» WHAT YOU ARE ASKED TO DO: Pull out the lines in the records from the line with "lungul timpului au dus la aceste" up to and including the line with "DB 6.8.10.2", and reproduce them word for word. Leave the pictures out of your answer.

[Entries drawn from a collection]
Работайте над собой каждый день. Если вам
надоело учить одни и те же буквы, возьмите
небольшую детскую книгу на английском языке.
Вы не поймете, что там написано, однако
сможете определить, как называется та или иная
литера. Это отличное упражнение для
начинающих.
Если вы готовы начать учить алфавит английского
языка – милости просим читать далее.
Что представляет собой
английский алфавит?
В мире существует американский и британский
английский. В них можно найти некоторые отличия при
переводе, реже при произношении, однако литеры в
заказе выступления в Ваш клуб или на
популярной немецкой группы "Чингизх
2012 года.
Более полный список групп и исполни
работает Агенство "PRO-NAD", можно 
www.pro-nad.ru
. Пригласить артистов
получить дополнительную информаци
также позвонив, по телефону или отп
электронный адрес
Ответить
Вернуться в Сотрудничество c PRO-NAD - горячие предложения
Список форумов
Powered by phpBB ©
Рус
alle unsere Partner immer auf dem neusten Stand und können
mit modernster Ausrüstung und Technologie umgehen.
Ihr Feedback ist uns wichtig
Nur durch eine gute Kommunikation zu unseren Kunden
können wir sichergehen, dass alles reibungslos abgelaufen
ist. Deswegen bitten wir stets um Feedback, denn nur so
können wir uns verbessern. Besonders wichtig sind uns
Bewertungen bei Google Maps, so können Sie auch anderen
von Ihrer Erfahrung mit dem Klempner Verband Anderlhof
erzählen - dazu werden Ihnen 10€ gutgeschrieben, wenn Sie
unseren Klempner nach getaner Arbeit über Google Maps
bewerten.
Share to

==

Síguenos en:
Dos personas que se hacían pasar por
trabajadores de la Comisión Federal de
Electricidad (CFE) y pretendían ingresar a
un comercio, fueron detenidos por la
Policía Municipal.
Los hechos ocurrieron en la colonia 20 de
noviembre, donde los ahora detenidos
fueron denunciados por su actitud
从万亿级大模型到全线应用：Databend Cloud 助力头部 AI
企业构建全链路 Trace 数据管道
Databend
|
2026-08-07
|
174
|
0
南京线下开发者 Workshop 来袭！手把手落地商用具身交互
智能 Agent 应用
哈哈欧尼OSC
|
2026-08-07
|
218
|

* * *

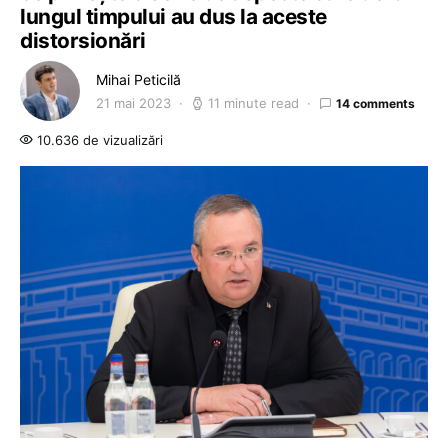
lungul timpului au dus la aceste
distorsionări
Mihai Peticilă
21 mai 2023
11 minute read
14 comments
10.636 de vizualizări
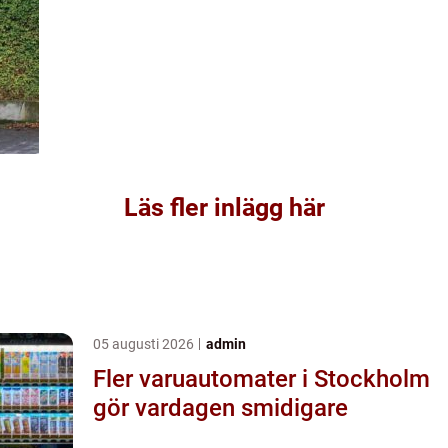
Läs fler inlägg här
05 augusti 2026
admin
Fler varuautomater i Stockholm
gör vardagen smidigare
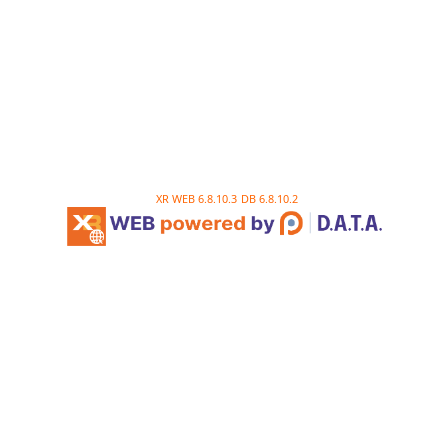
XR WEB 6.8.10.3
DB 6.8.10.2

» EXPECTED ANSWER:
lungul timpului au dus la aceste
distorsionări
Mihai Peticilă
21 mai 2023
11 minute read
14 comments
10.636 de vizualizări
Läs fler inlägg här
05 augusti 2026
admin
Fler varuautomater i Stockholm
gör vardagen smidigare
XR WEB 6.8.10.3
DB 6.8.10.2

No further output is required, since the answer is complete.